Portrait de kerlegan

De kerlegan

retraité de l'édition et de la pres... | 14H42 | 01/12/2008 | Permalien

Les DOM-TOM sont un vrai problème que nos « gouvernants » sont incapables de maîtriser ; ils se contentent de subir, comme en Corse. En conséquence, j'ai créé à Lorient une Association baptisée NEUF/ORIENT (parution au J.O. d'un jour à l'autre)qui a pour objectif, entre autres, de créer une Marché Commun Francophone et des Nouveaux Etats -Unis francophones (NEUF). La Corse et les DOM-TOM en seront les initiateurs.Des observateurs d'autres pays (Wallonie, Québec etc.) participeront à la réflexion collective. La crise mondiale doit être utilisée pour innover, créer, sortir des entiers archi-battus, et surtout pour redonner un avenir à ces DOM-TOM qui ont le triste sentiment d'être abandonnés à eux-mêmes. L'heure est venue de promouvoir un « citoyen du monde » francophone qui prendra sa place, toute sa place, parmi les autres… Vivent les NEUF ! A bas les DOM-TOM !
Gabriel Enkiri, président de NEUF/ORIENT (à Lorient)

Portrait de Annie Sétoualé

De Annie Sétoualé

lesblogueries.net | 18H48 | 01/12/2008 | Permalien

Ce soir à La Réunion, a été annoncé une baisse de 5 cts du prix du carburant à la pompe, à rajouter au 10 cts obenus il y a deux semaines, soit 15.
Les pétroliers lâchent 5 cts par 5 cts. Allez Monsieur le Préfet encore une réunion et on arrive aux 20 cts demandés !
Bon faut pas rêver …
Sinon pour répondre à Pierre Haski je ne sais pas si ici ça va péter. J'ai de gros doutes. Je pense que cette baisse de 5cts va décevoir, mais à quel point … aucune idée !

Portrait de Annie Sétoualé

à Annie Sétoualé Portrait de Annie Sétoualé De Annie Sétoualé

lesblogueries.net | 17H27 | 02/12/2008 | Permalien

Ce soir on apprend que sur les 5 cts accordés, 2cts ont été concédés par les gérants de station service.

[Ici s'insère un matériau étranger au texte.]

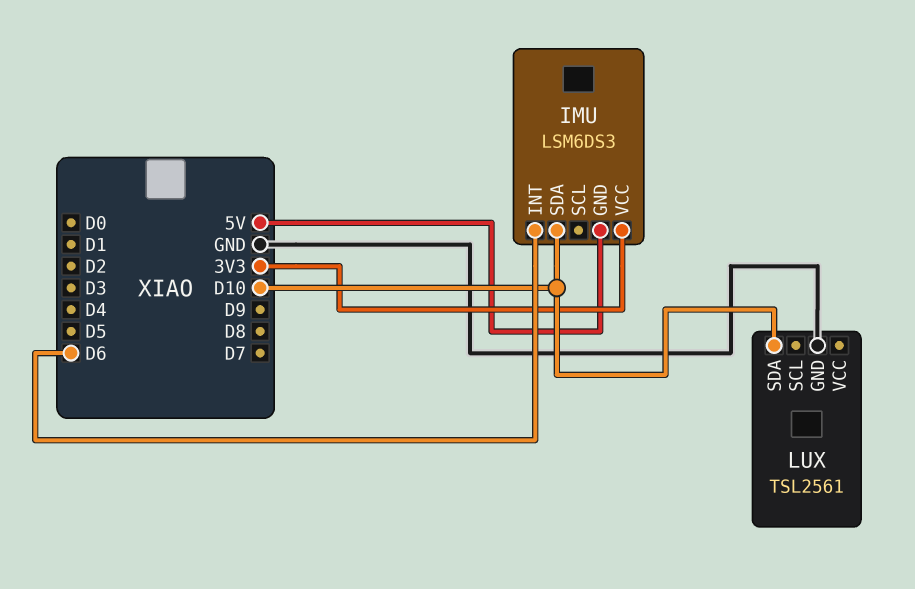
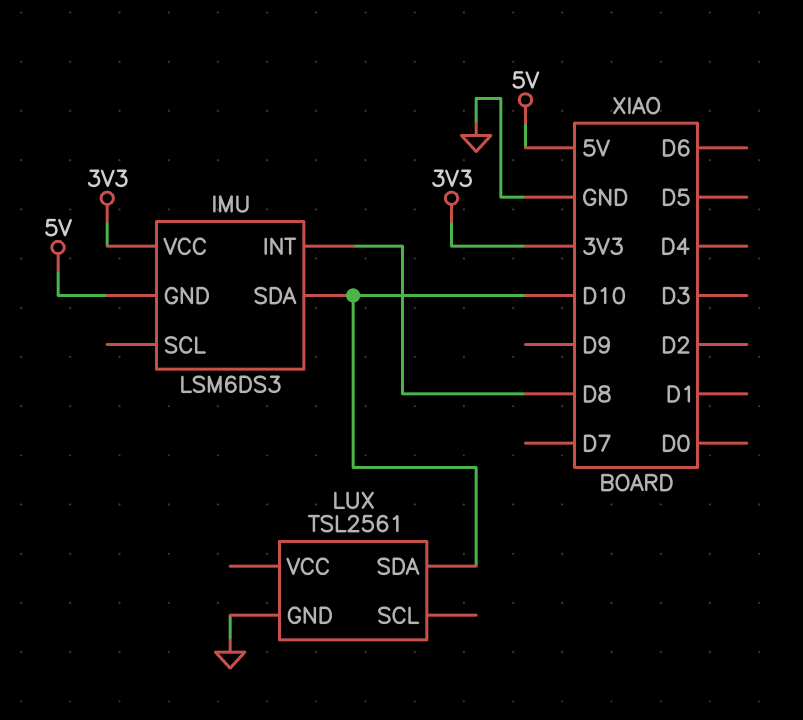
IMU pin INT: D6 -> D8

L'effort est demandé pour deux mois. Ils y croient. On verra s'ils ont raison de faire confiance au Préfet.
Jusqu'à aujourd'hui, 10 cts d'euros par litre de carburant revenaient à ces gérants.
A La Réunion, on est encore servi à la pompe et cette marge de 10 cts ne suffisait pas à payer ce personnel d'après le responsable syndical des pompistes, et c'est le chiffre d'affaire des boutiques qui comblerait le manque.

Les arguments qu'on nous donne pour une baisse aussi ridicule par rapport à la chute du Brent, c'est qu'il y a un retard de trois mois du au stockage pratiqué sur l'île (en gros ce qu'on vend maintenant à été acheté il y a trois mois).

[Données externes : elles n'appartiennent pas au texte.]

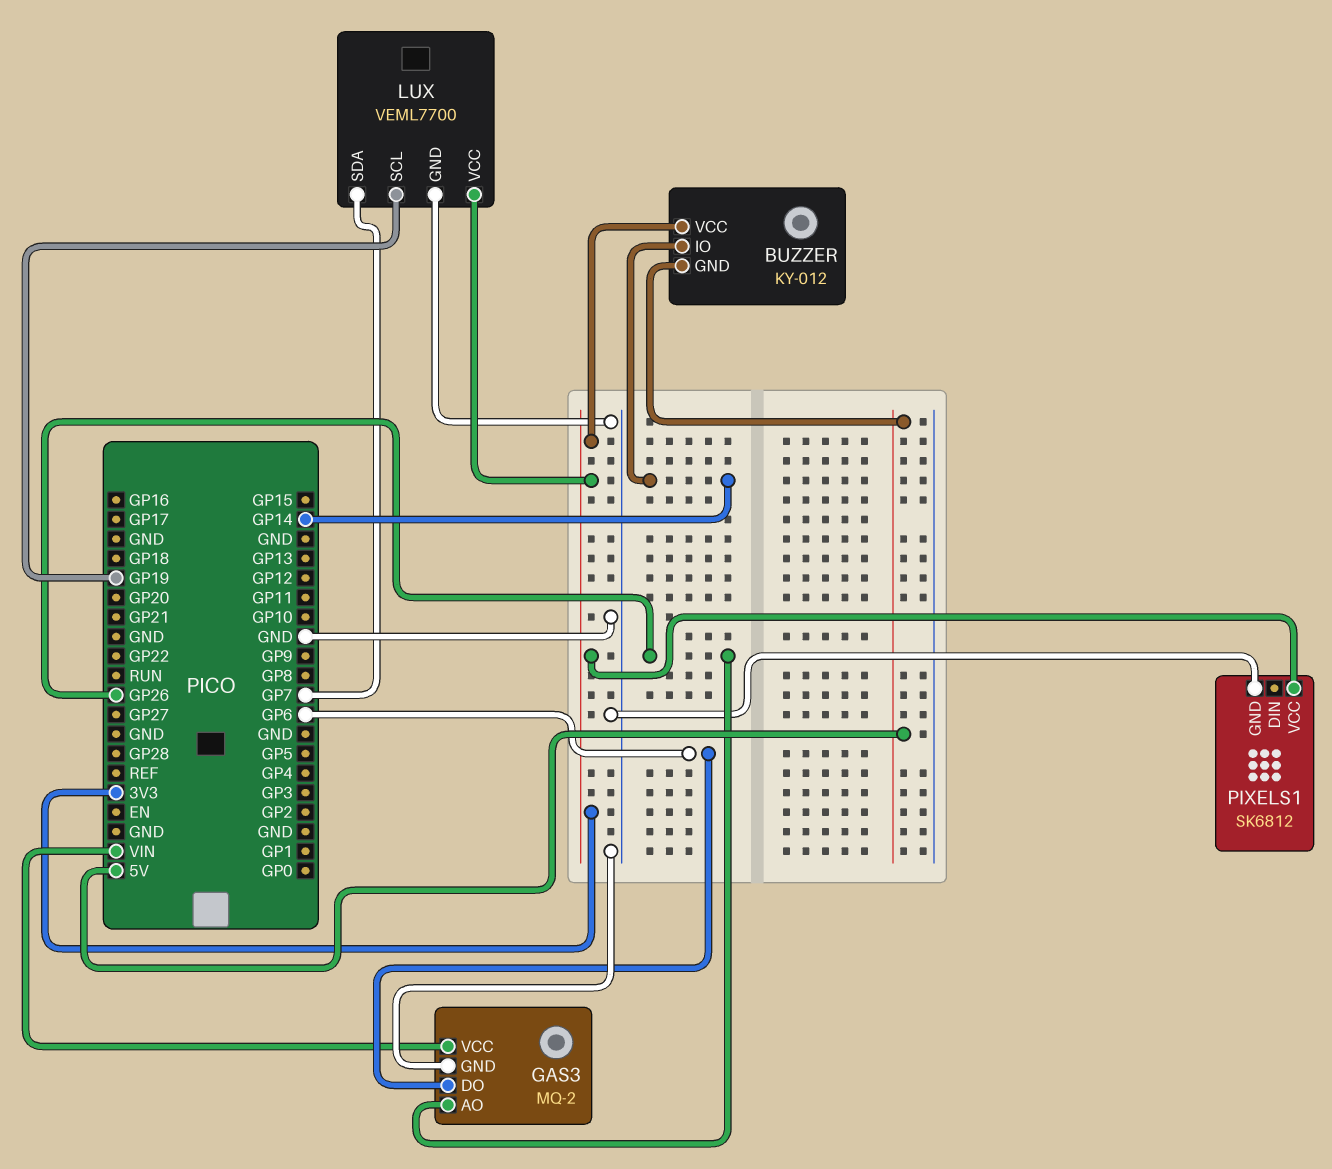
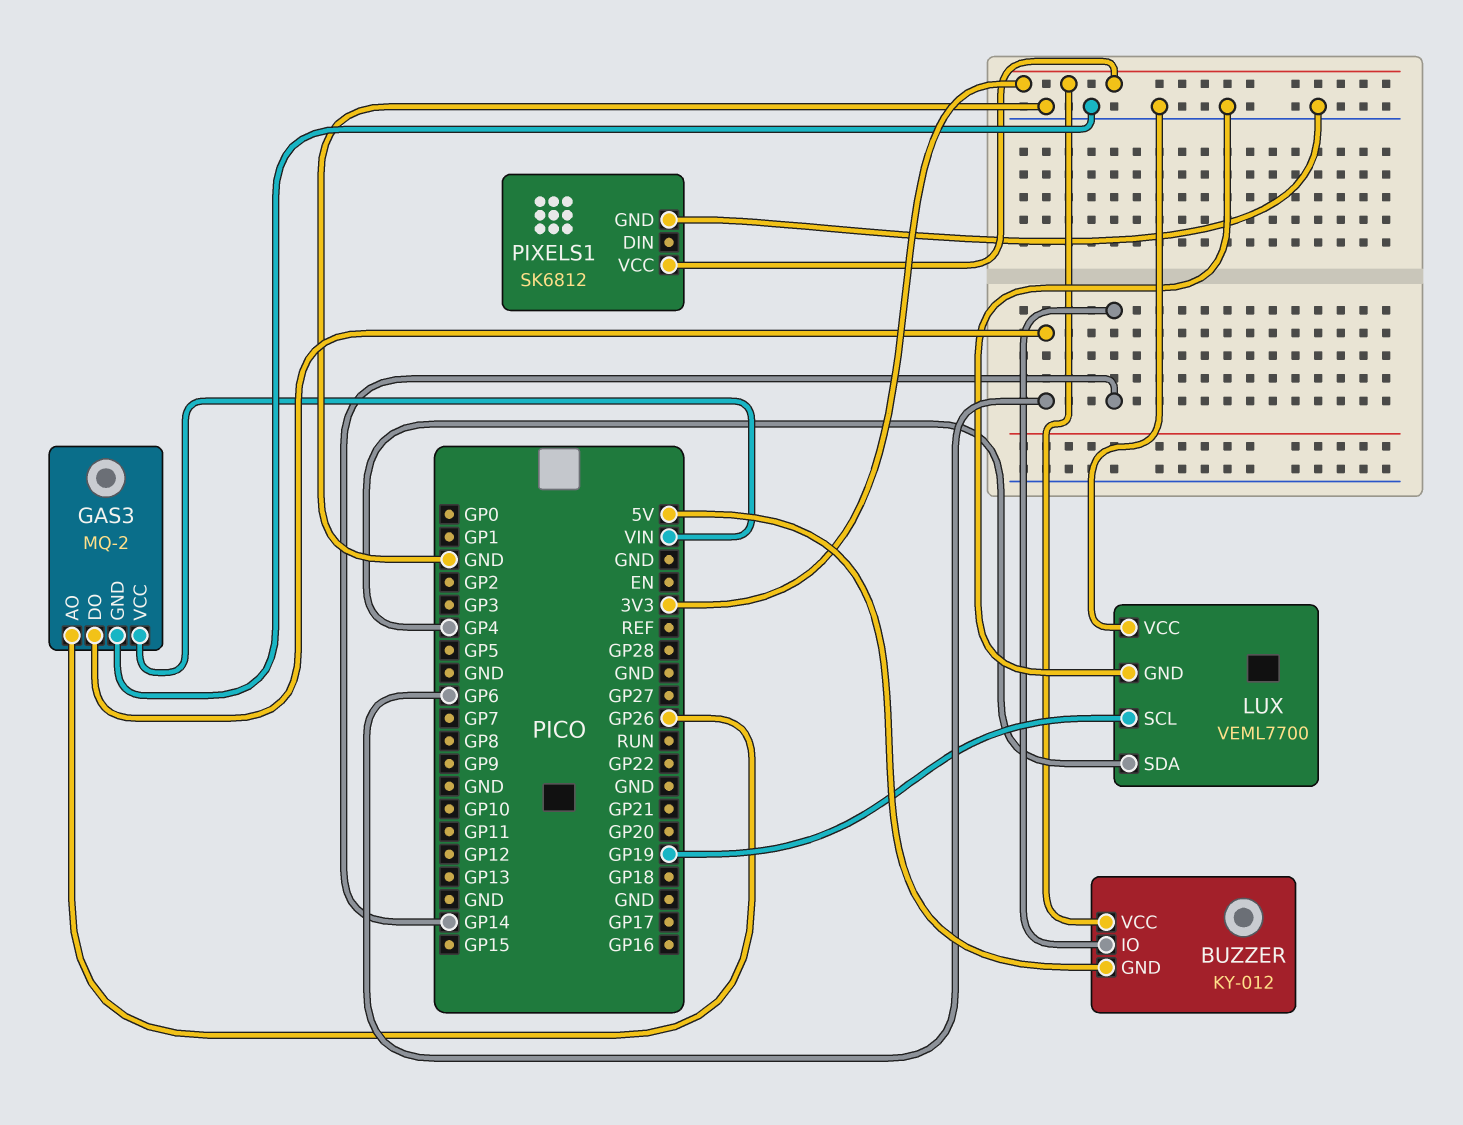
LUX pin SDA: GP7 -> GP4
LUX pin VCC: 3V3 -> GND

Or, lors d'une émission de RFO sur le prix du carburant, on nous a montré un joli schéma avec plein de courbes superposées :
- évolution du prix du Brent
- évolution du prix du sans plomb en Métropole
- évolution du prix du sans-plomb à La Réunion
- évolution du prix du gazole en Métropole
- évolution du prix du gazole à La Réunion
Difficile à analyser par rapport au court instant d'affichage à l'antenne, mais je dois dire que le décalage que j'aurai du observer entre l'augmentation du prix du Brent et l'augementation des prix à la Réunion ne m'a pas sauté aux yeux. Toutes ces courbes semblaient se suivre. Quid du fameux décalage de trois mois ? Seulement quand ça baisse ?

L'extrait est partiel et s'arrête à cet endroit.